MATERIAL PROVIDED START

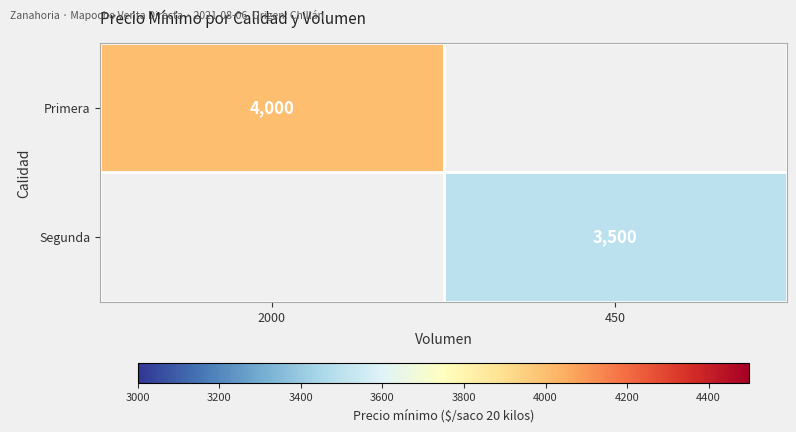

What is the smallest value displayed?

3500.0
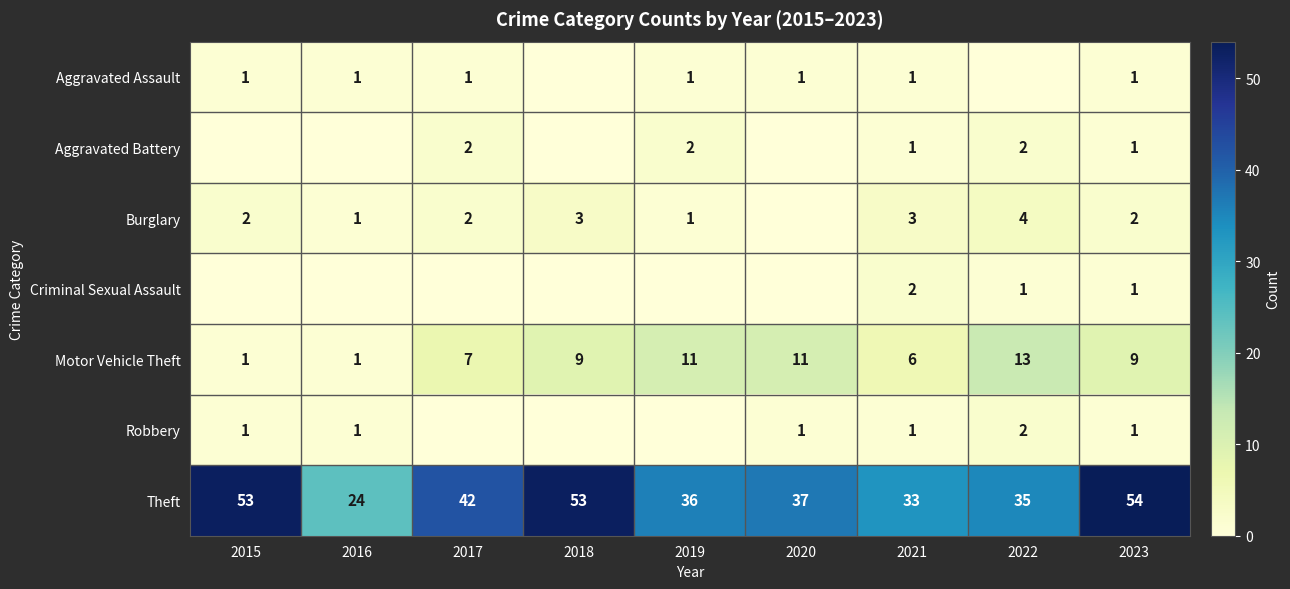

At which category is the sum across all series the highest?

2023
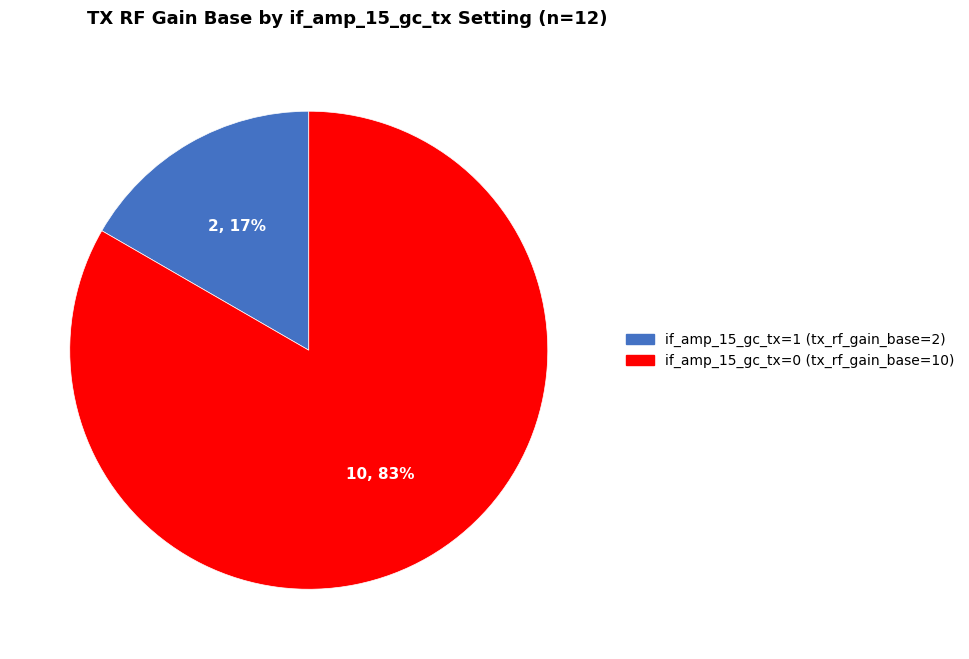

To the nearest percent, what percentage of the pie is if_amp_15_gc_tx=1 (tx_rf_gain_base=2)?

17%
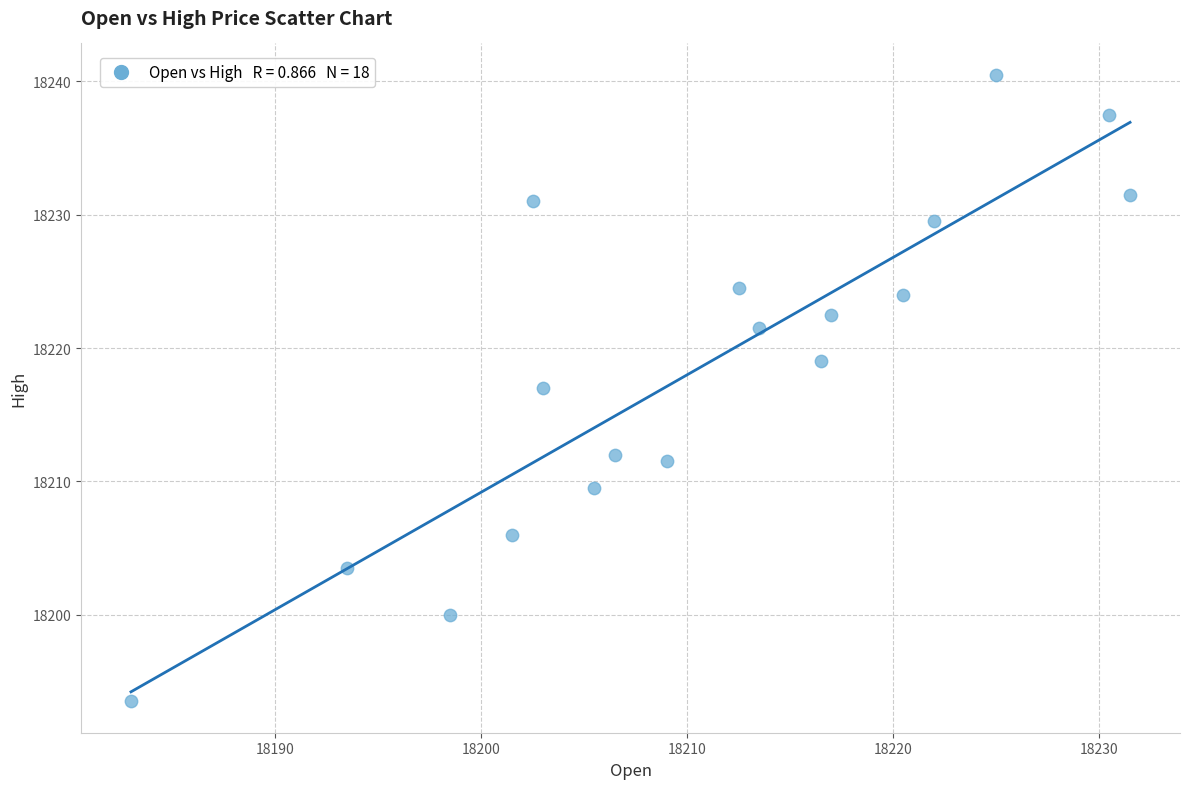

What is the range of X values (max minus min)?

48.5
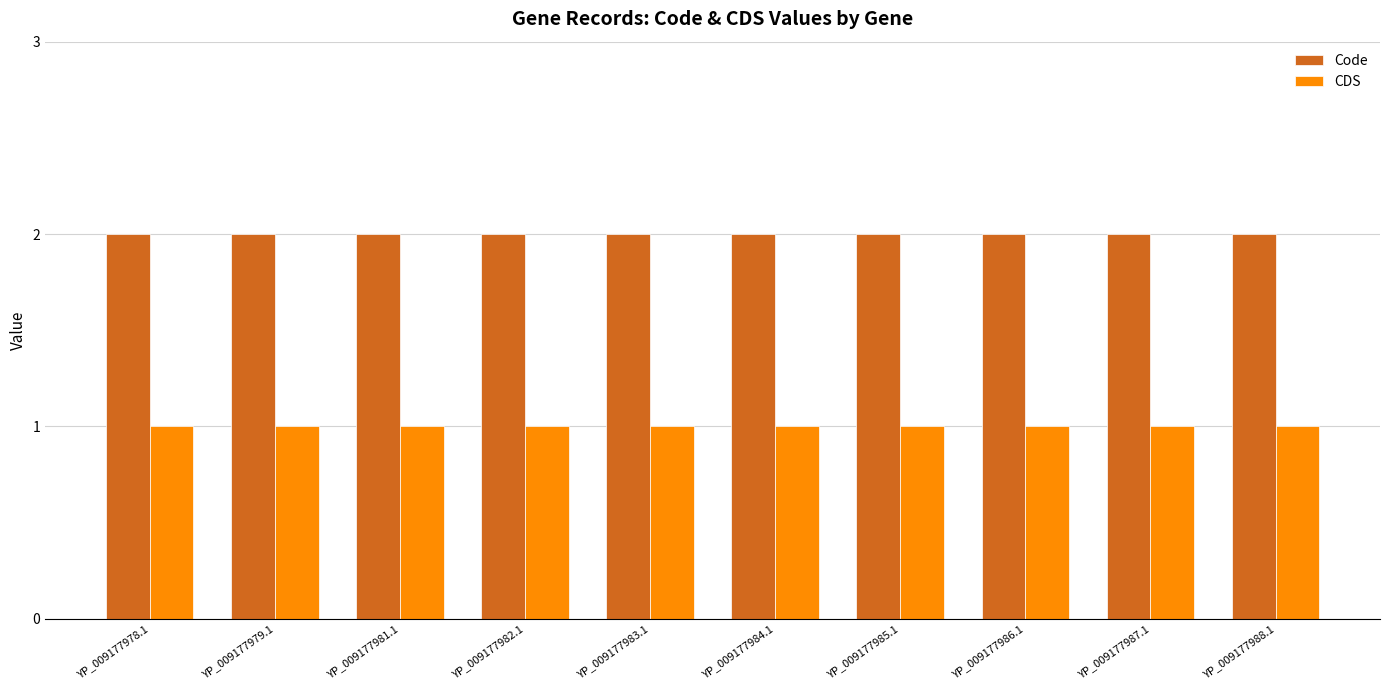

The CDS series shows 1 at YP_009177984.1. True or false?

True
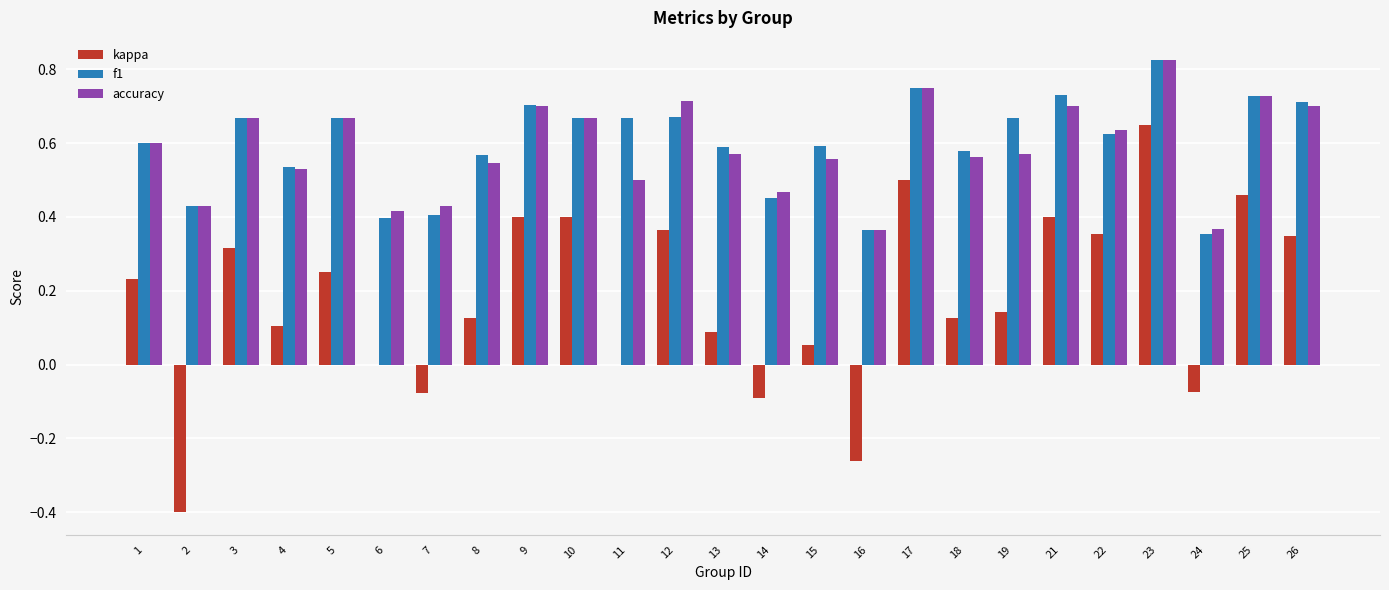

What is the sum of all f1 values?

14.9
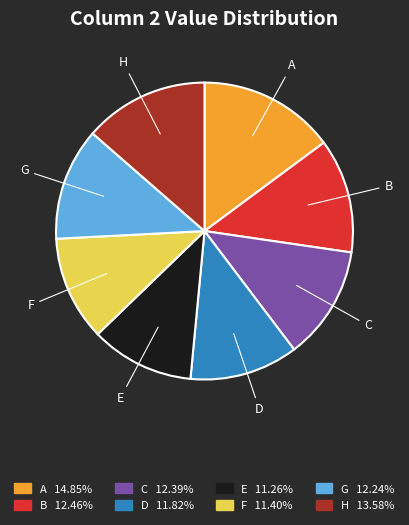

Combined, do F and H account for over 50%?

No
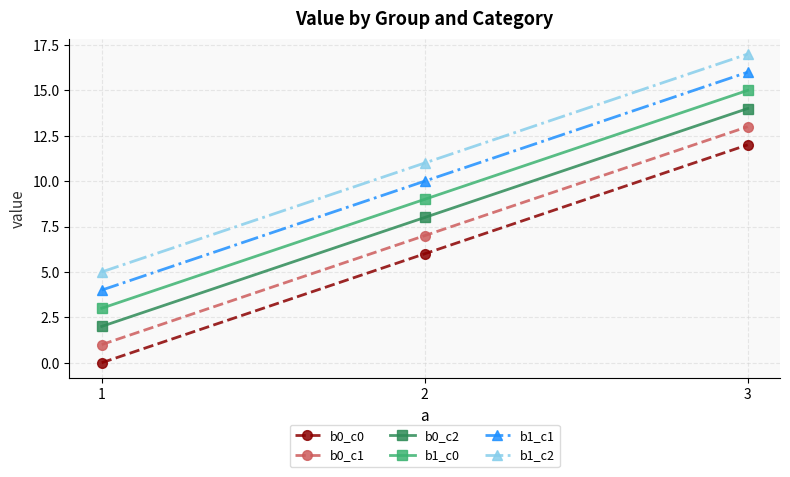

What is the difference between the maximum and second lowest values in the b0_c1 series?

6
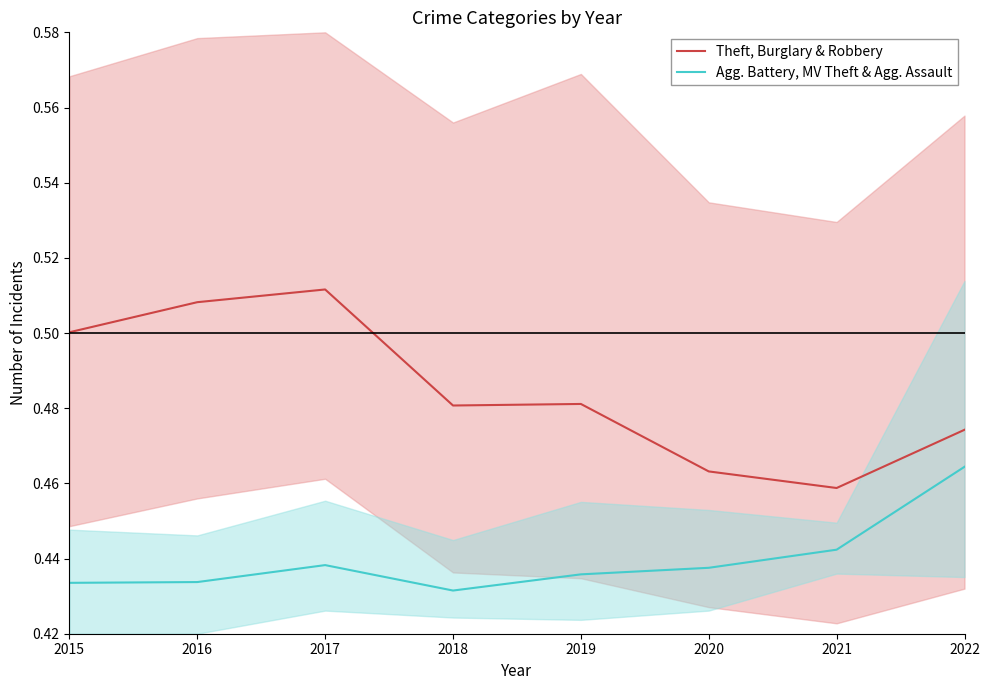

At which label does Agg. Battery, MV Theft & Agg. Assault reach its peak?

2022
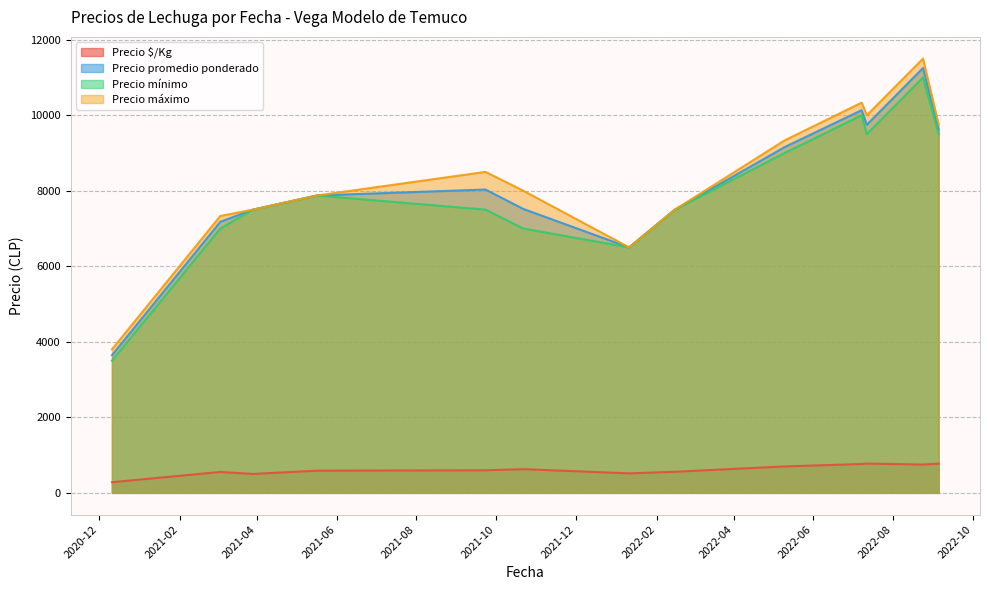

Which series has the largest range (max minus min)?

Precio máximo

MATERIAL PROVIDED END

WORK ORDER: Please transcribe the text of every record above word for word, leaving out the pictures.

SOLUTION:
What is the smallest value displayed?

3500.0

At which category is the sum across all series the highest?

2023

To the nearest percent, what percentage of the pie is if_amp_15_gc_tx=1 (tx_rf_gain_base=2)?

17%

What is the range of X values (max minus min)?

48.5

The CDS series shows 1 at YP_009177984.1. True or false?

True

What is the sum of all f1 values?

14.9

Combined, do F and H account for over 50%?

No

What is the difference between the maximum and second lowest values in the b0_c1 series?

6

At which label does Agg. Battery, MV Theft & Agg. Assault reach its peak?

2022

Which series has the largest range (max minus min)?

Precio máximo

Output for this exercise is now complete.